Durant ces 5 années, nous avons défendu avec constance les salaires et le développement industriel plutôt que la hausse des remontées de dividendes exigées par notre actionnaire unique, l’État, et qui mettent le distributeur en difficulté financière.

Nos arguments ont convaincu et permis une baisse de ceux-ci en 2014 de l’ordre de 100 millions d’euros ! Ce n’est pas rien même si nous devons depuis continuer à dénoncer sans relâche cette dérive.

Durant ces cinq années qui ont vu naître le compteur Linky, nous avons milité pour un encadrement du volet social de ce projet en s’assurant que ce dernier ne délaisse ni les agents d’Enedis et ni les prestataires.

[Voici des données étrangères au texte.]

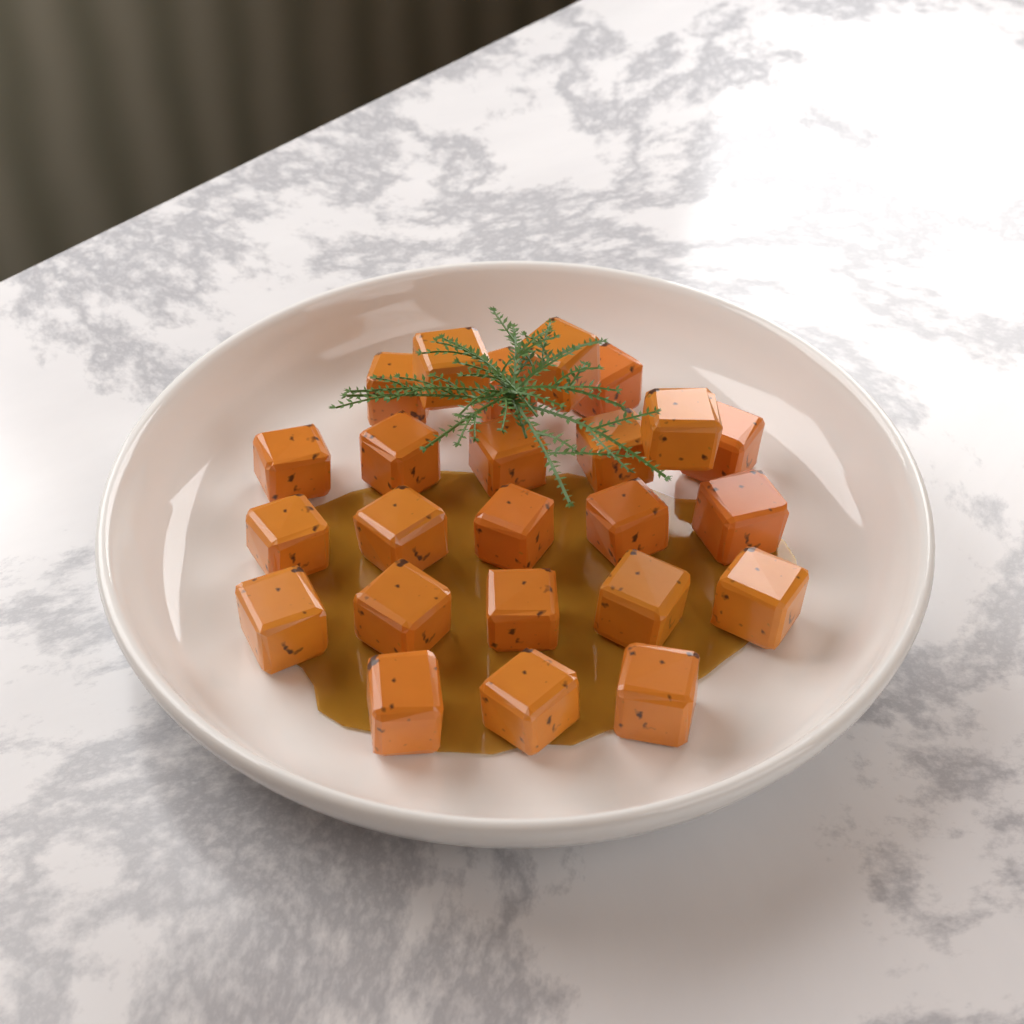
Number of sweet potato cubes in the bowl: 24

Comme le démontre ce rappel succinct de notre action durant ces cinq dernières années, vous pouvez compter sur vos élus CGT au conseil de surveillance pour continuer à être les lanceurs d’alerte et pour porter notre rôle d’entreprise citoyenne… Continuer à être votre voix, vos oreilles et vos yeux au plus haut niveau de l’Entreprise.

À chacun ses objetctifs,
à chacun son programme !

Ce que veut le Groupe...
Plus de dividendes !

Confronté à de grandes difficultés financières, EDF fait pression sur ses filiales pour remonter plus de cash, au prix d’économies tous azimuts. Enedis est particulièrement concernée puisqu’elle contribue à plus de 30 % du résultat net du groupe.
Les premières victimes ? Les salariés ! Modération salariale, dégradation des conditions de travail avec un impact sur la santé/sécurité, réduction d’effectifs et hausse de la charge de travail.
Cette politique remet en cause le redressement industriel opéré depuis 2010 à Enedis et aura un impact sur la qualité de service…

La CGT refuse cette politique mortifère et prône une solidarité au sein du groupe intégré EDF, mais respectueuse des besoins propres d’Enedis.

Ce que veut l'État...
Plus de dividendes !

L’État aussi a besoin de ressources… Principal actionnaire, il pille depuis des années le Groupe EDF au point de lui enlever des moyens pour réaliser les investissements nécessaires au maintien et au développement d’un outil industriel performant.
Un État hypocrite qui confie des missions de service public au Groupe EDF et lui impose sans cesse de nouvelles charges.
Les victimes ? Les salariés menacés de perdre leur travail et les usagers qui verront la qualité de service baisser à mesure que leurs factures augmenteront…

L’électricité est un bien de première nécessité, indispensable au développement économique et social et à l’équilibre des territoires.
Elle doit donc rester sous maîtrise publique.
La CGT exige une politique énergétique au service des usagers, cohérente et ambitieuse. La constitution d’un pôle public de l’énergie est plus que jamais indispensable.

Ce que veulent le gouvernement et nos dirigeants ?
Les coudées franches !

Sous couvert de nouveauté et de modernité, on nous revend les mêmes inepties répétées depuis des années : il faudrait « libérer » le travail, simplifier, flexibiliser…
Première étape, la casse du Code du travail et la faveur donnée aux accords d’entreprise au détriment des accords de branche.
Aucune politique de dérégulation du travail n’a permis d’enrayer le chômage de masse. Elle a conduit à faire chuter le pouvoir d’achat des salariés et à en fragiliser un grand nombre qui a basculé vers la précarité.
Les modèles étrangers pris en exemple voient l’explosion des travailleurs pauvres.
La lutte des classes n’est pas morte : une minorité veut accaparer les richesses produites par la majorité.
Pour les salariés d’Enedis, l’enjeu est énorme : la perte du Statut signerait une offensive contre le tarif agent, notre régime de retraite et faciliterait le recours aux licenciements comme aux contrats de travail précaires.

La CGT ne laissera pas faire et n’entend pas sacrifier les intérêts des salariés pour une caste de privilégiés. Les salariés d’Enedis, avec leurs collègues des IEG, doivent faire bloc pour s’opposer à des changements que rien ne justifie au vu de la rentabilité élevée de nos entreprises alors qu’elles assurent aux usagers le meilleur rapport qualité/prix en Europe.